Supplied passage ::
────────────────────────────────────────
But back to the task at hand. Most good fishermen after they have filletted their catch, take a look at what it had been eating. Tucked along the fish’s belly right behind its chin is a cavity containing the animal’s visceral organs – among them its liver, gonads, and digestive tract. The stomach is easily identified as a muscular pouch which often is bulging with the creature’s last meal. Opening it can be revealing. Sometimes its emptiness gives a hint that the creature was hungry enough to take a chance on an iffy looking meal. But since striped bass are notoriously unpicky eaters their stomach contents are often more interesting. Sadly, an occasional plastic straw or tampon applicator comes tumbling out but more typically the stomach contains all sorts of prey fish like menhaden, silversides and herring, as well as crabs, shrimp, mussels, baby lobsters and squid. The more curious fishermen take a closer look and make sure their next lure bears some resemblance to what the fish have been feeding on that day.
Tucked neatly into the same cavity as the fish’s stomach are its gonads. Since female bass are larger than males of the same age, most keepers are female and the one that fell for that blue and white piece of plastic was no exception. Just inside her belly two glistening golden, structures bulged with next springs eggs. Most fishermen feel a twinge of remorse on looking at all these future trophies – leading many to advocate for what is called a “split” size limit – restricting keeper bass to those between, say, 24 and 30 inches. This would allow more wise old “cows” to lay their huge clutches of millions upon millions of eggs, making for more young fish per clutch and possibly selecting for more challenging ones.
────────────────────────────────────────
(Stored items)
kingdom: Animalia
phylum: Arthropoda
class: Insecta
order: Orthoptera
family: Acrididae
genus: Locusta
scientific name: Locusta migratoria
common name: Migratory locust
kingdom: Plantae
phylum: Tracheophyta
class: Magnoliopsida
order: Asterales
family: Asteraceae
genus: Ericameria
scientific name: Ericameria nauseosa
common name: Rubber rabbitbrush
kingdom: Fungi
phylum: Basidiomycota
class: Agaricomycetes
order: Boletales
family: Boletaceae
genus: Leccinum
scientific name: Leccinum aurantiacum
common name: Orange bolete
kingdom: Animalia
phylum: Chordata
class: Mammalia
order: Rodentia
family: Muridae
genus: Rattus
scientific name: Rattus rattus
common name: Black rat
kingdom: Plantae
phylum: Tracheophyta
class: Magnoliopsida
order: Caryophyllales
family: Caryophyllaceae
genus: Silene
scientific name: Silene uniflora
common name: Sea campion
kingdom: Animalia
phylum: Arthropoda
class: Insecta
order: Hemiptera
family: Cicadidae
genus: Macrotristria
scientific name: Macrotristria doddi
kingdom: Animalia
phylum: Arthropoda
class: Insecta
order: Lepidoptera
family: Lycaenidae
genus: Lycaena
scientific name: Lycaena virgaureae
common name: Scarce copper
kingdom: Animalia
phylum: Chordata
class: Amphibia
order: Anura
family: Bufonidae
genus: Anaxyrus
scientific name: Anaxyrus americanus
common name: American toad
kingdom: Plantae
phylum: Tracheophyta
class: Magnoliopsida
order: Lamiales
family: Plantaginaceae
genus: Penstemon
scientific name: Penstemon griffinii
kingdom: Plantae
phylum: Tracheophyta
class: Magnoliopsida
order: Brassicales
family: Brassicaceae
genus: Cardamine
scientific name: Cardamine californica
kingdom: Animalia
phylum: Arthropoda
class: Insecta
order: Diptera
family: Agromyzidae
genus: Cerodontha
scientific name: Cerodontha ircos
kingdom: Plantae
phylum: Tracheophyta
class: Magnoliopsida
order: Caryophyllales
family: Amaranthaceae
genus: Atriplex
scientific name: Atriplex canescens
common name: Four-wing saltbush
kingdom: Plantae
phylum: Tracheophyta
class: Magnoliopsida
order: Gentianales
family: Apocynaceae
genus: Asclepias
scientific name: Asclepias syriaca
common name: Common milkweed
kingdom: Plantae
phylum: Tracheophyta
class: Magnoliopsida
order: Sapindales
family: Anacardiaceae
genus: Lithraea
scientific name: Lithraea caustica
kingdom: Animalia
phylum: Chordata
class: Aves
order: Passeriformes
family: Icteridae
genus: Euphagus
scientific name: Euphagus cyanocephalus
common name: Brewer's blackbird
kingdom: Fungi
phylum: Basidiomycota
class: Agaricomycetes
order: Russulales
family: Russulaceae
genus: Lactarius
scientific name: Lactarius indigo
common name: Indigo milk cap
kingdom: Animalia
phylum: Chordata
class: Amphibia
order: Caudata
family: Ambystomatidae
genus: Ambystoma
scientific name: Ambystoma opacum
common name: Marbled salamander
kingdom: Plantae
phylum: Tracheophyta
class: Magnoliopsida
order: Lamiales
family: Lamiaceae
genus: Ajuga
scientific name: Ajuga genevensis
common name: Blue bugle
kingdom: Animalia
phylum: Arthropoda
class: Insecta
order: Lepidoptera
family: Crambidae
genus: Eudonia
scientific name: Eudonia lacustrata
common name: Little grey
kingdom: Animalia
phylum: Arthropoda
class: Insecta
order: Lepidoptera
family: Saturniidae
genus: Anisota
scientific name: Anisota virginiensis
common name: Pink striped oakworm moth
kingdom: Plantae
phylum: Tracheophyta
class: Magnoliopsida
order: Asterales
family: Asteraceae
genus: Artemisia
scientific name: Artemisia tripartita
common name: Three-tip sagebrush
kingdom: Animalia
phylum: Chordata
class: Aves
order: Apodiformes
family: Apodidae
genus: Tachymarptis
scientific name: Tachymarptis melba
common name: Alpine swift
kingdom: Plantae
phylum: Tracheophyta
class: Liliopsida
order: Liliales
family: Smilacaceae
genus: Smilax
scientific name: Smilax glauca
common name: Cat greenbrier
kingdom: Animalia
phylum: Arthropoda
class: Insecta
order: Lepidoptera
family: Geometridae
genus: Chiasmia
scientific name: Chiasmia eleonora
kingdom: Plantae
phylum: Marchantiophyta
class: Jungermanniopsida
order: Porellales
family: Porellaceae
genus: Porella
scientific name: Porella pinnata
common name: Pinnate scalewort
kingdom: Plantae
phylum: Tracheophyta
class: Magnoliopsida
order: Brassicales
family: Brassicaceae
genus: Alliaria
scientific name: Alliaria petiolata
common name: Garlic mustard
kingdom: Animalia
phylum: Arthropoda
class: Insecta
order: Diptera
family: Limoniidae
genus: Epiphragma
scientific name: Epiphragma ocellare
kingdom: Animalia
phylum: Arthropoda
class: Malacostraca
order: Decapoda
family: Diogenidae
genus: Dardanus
────────────────────────────────────────
Task requirements ::
From the passage on striped bass, set down word for word the part that opens with the words containing "Tucked neatly into" and closes with "more challenging ones.".

Written solution ::
Tucked neatly into the same cavity as the fish’s stomach are its gonads. Since female bass are larger than males of the same age, most keepers are female and the one that fell for that blue and white piece of plastic was no exception. Just inside her belly two glistening golden, structures bulged with next springs eggs. Most fishermen feel a twinge of remorse on looking at all these future trophies – leading many to advocate for what is called a “split” size limit – restricting keeper bass to those between, say, 24 and 30 inches. This would allow more wise old “cows” to lay their huge clutches of millions upon millions of eggs, making for more young fish per clutch and possibly selecting for more challenging ones.